Granit podtrzymał dobrą passę. W piątym meczu piłkarze Łukasza Gieresza odnieśli czwarte zwycięstwo. To samo może powiedzieć Łukasz Strug, który zdobył dwa kolejne gole i pomógł swojej drużynie w wygranej 3:1 z Gryfem Gmina Zamość.
Strug w tym sezonie może się pochwalić świetną skutecznością. Po czterech kolejkach miał na koncie aż sześć goli. A to dawało mu wspólnie z Jakubem Baranem z POM Iskry Piotrowice pierwsze miejsce w klasyfikacji najlepszych strzelców ligi. W sobotę zawodnik ekipy z Bychawy szybko odskoczył jednak od rywala.
Popularny „Struś” już w trzeciej minucie otworzył wynik meczu z Gryfem. Po prostopadłym podaniu od Jakuba Szymali znalazł się sam przed bramkarzem i bez problemów posłał piłkę do siatki. Jeszcze przed przerwą miał na koncie dwie bramki, a gospodarze byli bliżej zwycięstwa. Tym razem kombinacyjną akcję na skrzydle przeprowadzili: Cezary Pęcak i Dominik Struk.
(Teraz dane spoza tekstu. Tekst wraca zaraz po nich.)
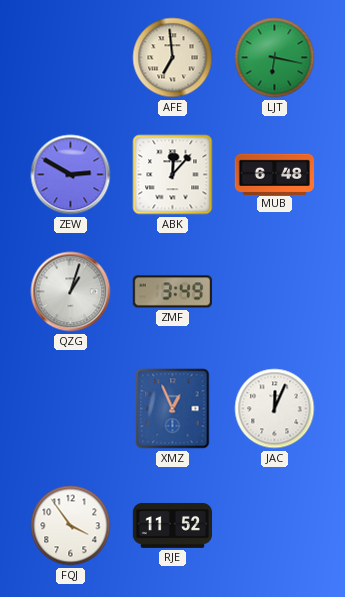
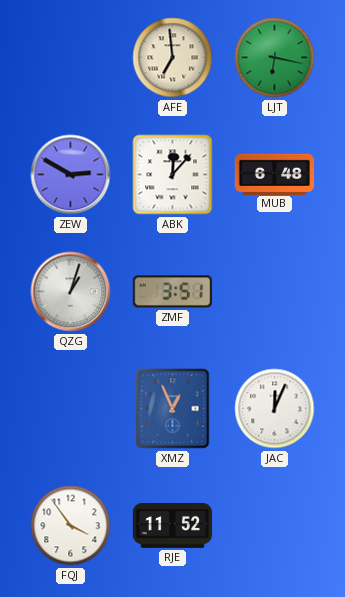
ZMF: 3:49 -> 3:51
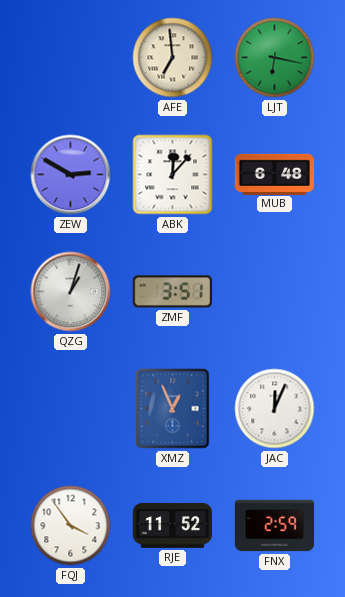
FNX: none -> 2:59
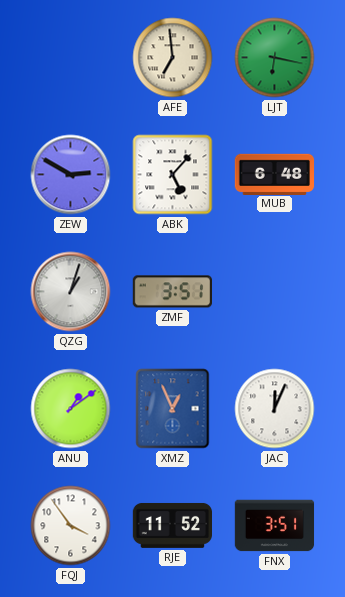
ABK: 12:07 -> 5:07
ANU: none -> 1:09
FNX: 2:59 -> 3:51
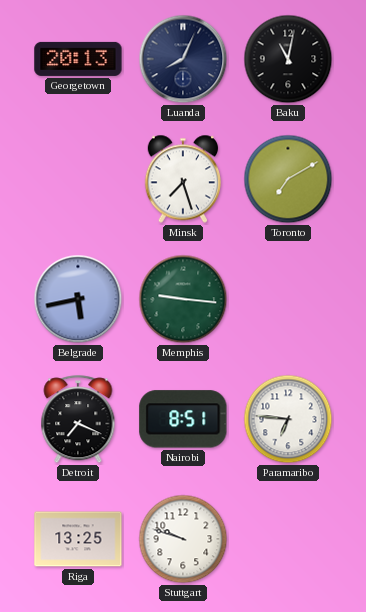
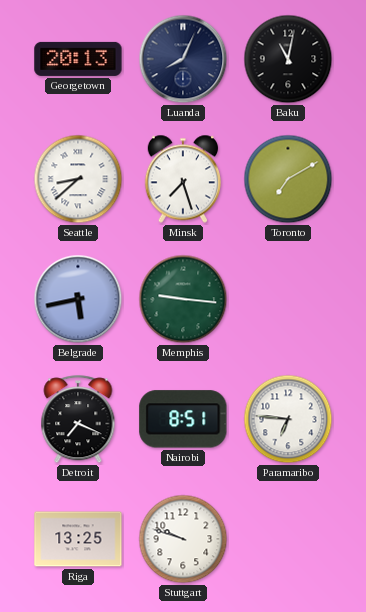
Seattle: none -> 8:38
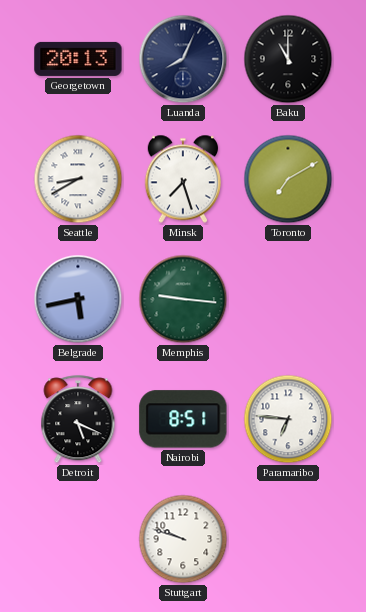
Baku: 11:02 -> 11:00
Seattle: 8:38 -> 8:40
Detroit: 7:19 -> 5:19
Riga: 13:25 -> none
Ten drugi dośrodkował w pole karne, a na piątym metrze idealnie znalazł się Strug i po raz drugi wpisał się na listę strzelców.
Przed przerwą z boiska, z powodu kontuzji musiał zejść Mateusz Misztal. Jak się jednak okazało, jego zastępca, czyli Sebastian Janik tuż po zmianie stron podwyższył na 3:0 po precyzyjnym uderzeniu zza pola karnego. Wydawało się, że jest po zawodach i że kolejne gole dla ekipy z Bychawy są tylko kwestią czasu. Niepotrzebny faul na środku boiska popełnił jednak Daniel Brzozowski. Na dodatek gracz Granitu obejrzał w tej sytuacji drugie „żółtko” i musiał przedwcześnie opuścić boisko. A to oznaczało zmianę stylu gry zespołu trenera Gieresza, który przeszedł do niskiego pressingu i czekał na okazje do kontr.
Gryf w 77 minucie odrobinę poprawił wynik, za sprawą Wojciecha Żukowskiego, ale to wszystko na co było w sobotę stać zespół Sebastiana Luterka. Bliżej czwartego trafienia byli nawet gospodarze jednak zepsuli kontrę dwóch na jednego przeciwnika.
– Jesteśmy bardzo zadowoleni. To był naprawdę fajny mecz, bo obie drużyny chciały grać w piłkę. My mieliśmy jednak trochę więcej jakości i do momentu czerwonej kartki wszystko kontrolowaliśmy, a przeciwnik nam nie zagrażał. Wiadomo jednak, że kartka pokrzyżowała nam szyki, bo musieliśmy zagrać inaczej. Trzeba jednak powiedzieć, że Daniel Brzozowski się spóźnił i zasłużenie wyleciał z boiska. Straciliśmy bramkę, ale nie przypominam sobie, żeby przeciwnik miał więcej sytuacji. My groźnie kontrowaliśmy i mogliśmy jeszcze coś strzelić. Nie ma jednak, na co narzekać. To był dobry występ, który zakończył się zwycięstwem – wyjaśnia Łukasz Gieresz.
Granit Bychawa – Gryf Gmina Zamość 3:1 (2:0)
Bramki: Strug (3, 35), Janik (53) – Żukowski (77).
Granit: Toruń – Piwnicki, Brzozowski, Radziewicz, Struk, Misztal (34 Janik), Bogusz, Juchna (69 Rzeźnik), Szymala, Pęcak (88 Sikora), Strug (86 Cyrankiewicz).
Gryf: P. Dobromilski – Fidler (37 Magryta), D. Dobromilski, Żukowski, Myszka, Kierepka (46 Posikata), Sałamacha, Markowski, A. Cymerman (86 P. Cymerman), Klimkowski (37 Dołba), Baran.
Żółte kartki: Piwnicki, Bogusz, Brzozowski – Żukowski, D. Dobromilski.
Czerwona kartka: Brzozowski (Granit, 59 min, za drugą żółtą).
Sędziował: Sylwester Wuczko (Lublin).